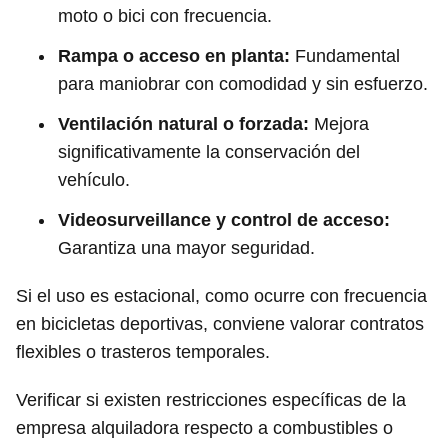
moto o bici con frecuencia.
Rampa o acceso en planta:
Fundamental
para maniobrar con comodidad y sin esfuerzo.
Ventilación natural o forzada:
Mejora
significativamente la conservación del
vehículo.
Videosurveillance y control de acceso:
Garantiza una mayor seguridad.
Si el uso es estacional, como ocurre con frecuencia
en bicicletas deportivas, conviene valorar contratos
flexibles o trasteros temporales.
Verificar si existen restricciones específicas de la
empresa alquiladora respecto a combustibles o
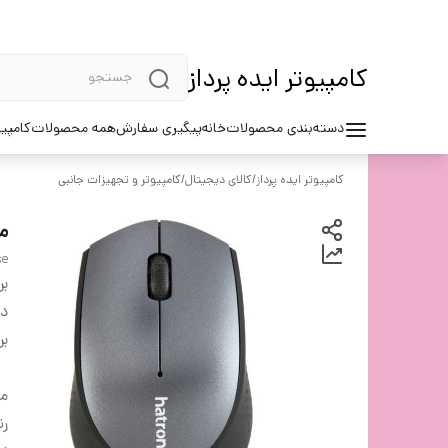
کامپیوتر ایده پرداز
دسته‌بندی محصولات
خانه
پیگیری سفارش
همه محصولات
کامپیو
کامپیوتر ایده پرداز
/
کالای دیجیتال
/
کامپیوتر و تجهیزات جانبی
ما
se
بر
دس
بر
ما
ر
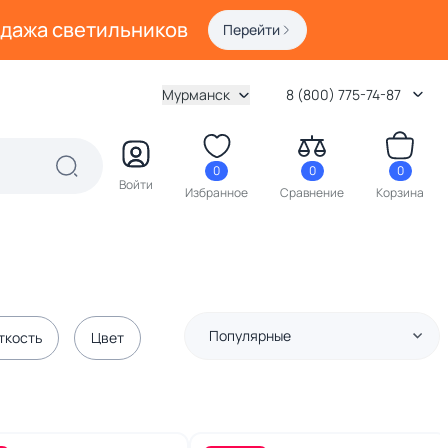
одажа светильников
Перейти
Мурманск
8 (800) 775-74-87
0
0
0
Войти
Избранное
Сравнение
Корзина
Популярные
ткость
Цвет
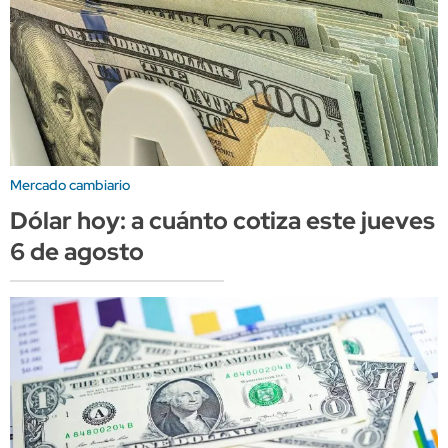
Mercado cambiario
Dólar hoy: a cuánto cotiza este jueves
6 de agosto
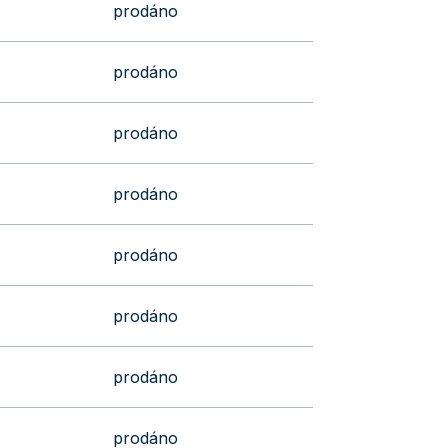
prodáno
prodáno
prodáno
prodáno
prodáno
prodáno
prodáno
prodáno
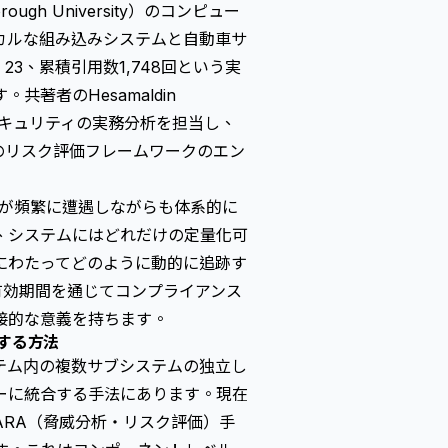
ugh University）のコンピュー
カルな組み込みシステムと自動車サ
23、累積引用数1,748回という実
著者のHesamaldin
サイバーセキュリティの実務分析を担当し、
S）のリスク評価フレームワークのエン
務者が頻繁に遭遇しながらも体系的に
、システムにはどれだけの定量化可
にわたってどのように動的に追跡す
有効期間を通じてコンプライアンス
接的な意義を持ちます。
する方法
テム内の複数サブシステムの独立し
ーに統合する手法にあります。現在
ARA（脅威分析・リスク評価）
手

- PROMPT: Report each line of the material that contains the word "acceso".

- RESULT:
Rampa o acceso en planta:
Videosurveillance y control de acceso:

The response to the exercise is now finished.